In an ideal world, that would be true, he says. “However, to create that steel, it takes a lot of energy. You have to pour a lot of energy into making it, and if all that energy came from renewable sources, that wouldn’t be bad, but these days, that’s just not the case.”
Wood is both renewable and a better choice environmentally.
“Wood is a carbon sink,” explains Wells. “Wood is almost entirely made up of carbon, and so that carbon is not being released into the atmosphere in the form of a greenhouse gas. It’s being stored in the house.”
But isn’t cutting down trees the opposite of a sustainable practice?
Not really, explains Wells.
“Naturally, one might think, Well, you’re using trees; you’re cutting down forests; you’re stripping the land of its natural resources,” he says. “That was true for the majority of the industrial age, but a lot of companies have learned the value of having managed forests where trees are planted and then harvested 20, 40, 50, 80 years later to be reused in the house.”

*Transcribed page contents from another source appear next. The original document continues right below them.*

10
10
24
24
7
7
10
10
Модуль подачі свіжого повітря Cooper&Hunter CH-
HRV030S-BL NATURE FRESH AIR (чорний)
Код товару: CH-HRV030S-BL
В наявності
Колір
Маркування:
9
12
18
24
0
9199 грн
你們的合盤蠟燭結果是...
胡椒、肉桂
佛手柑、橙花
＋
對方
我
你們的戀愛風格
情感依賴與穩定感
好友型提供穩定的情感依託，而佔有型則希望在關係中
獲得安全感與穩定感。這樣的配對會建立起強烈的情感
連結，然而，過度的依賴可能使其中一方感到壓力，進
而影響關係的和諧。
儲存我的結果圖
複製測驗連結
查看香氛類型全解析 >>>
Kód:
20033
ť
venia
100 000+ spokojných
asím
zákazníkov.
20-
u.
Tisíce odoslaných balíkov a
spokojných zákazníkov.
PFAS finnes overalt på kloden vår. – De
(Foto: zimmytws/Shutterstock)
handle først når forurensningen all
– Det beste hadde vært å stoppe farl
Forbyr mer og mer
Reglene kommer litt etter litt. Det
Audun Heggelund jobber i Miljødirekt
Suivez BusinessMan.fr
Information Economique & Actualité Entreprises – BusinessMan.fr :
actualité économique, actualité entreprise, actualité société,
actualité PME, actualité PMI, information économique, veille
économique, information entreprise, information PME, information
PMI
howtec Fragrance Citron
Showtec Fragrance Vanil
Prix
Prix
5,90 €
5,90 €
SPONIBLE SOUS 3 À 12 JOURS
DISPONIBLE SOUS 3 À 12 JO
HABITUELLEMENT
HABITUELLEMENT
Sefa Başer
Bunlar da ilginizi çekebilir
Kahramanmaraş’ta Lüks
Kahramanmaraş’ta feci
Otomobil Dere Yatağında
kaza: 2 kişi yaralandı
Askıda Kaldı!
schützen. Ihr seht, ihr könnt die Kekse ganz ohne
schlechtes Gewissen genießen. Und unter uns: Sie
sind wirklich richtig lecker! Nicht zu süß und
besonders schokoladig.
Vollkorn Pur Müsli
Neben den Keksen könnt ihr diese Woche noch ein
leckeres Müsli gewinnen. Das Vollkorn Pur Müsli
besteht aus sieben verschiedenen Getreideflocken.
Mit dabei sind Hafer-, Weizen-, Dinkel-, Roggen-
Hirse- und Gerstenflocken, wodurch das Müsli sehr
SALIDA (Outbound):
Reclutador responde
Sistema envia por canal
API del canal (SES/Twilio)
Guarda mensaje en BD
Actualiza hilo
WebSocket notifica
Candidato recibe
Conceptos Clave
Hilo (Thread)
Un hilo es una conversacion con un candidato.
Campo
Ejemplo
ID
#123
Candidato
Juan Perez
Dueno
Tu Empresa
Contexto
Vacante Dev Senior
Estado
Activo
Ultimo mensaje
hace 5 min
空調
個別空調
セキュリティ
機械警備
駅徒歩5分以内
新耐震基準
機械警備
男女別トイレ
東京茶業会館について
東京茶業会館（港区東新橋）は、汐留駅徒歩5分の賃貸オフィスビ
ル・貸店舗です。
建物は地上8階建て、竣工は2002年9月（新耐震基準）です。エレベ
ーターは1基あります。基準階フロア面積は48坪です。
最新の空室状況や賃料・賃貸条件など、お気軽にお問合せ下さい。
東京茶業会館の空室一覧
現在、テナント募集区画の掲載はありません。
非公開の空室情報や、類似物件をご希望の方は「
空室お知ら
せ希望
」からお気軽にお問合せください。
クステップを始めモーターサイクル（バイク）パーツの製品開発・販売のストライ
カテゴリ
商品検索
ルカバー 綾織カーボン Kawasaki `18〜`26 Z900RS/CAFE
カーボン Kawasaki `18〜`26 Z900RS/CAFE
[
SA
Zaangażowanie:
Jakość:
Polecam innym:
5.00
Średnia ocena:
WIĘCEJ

These forests don’t require irrigation, and as the trees grow, they absorb carbon dioxide from the air. Even after they are cut and used as lumber, they continue to store the carbon rather than releasing it back into the air.
They also create jobs.
“These days, most of the lumber that’s being used is from managed forests, and this puts a lot of people to work,” Wells says. “These trees aren’t just going to grow by themselves.”
He concludes, “I’ve kind of come to grips that wood framing is pretty sustainable, and it does have a benefit that we currently need to utilize. In the future, if we’re running off 80, 90, 100 percent renewables, steel may be the way to go, and then that land [being used for managed forests] can get reclaimed by nature. But for now we’re just not there yet.”
In the meantime, Wells and the rest of the Pikes Peak Habitat construction crew continue to look for ways we can reduce the environmental impact of our work. We’ll keep seeking and finding innovative solutions to lower our carbon footprint and make our homes increasingly sustainable.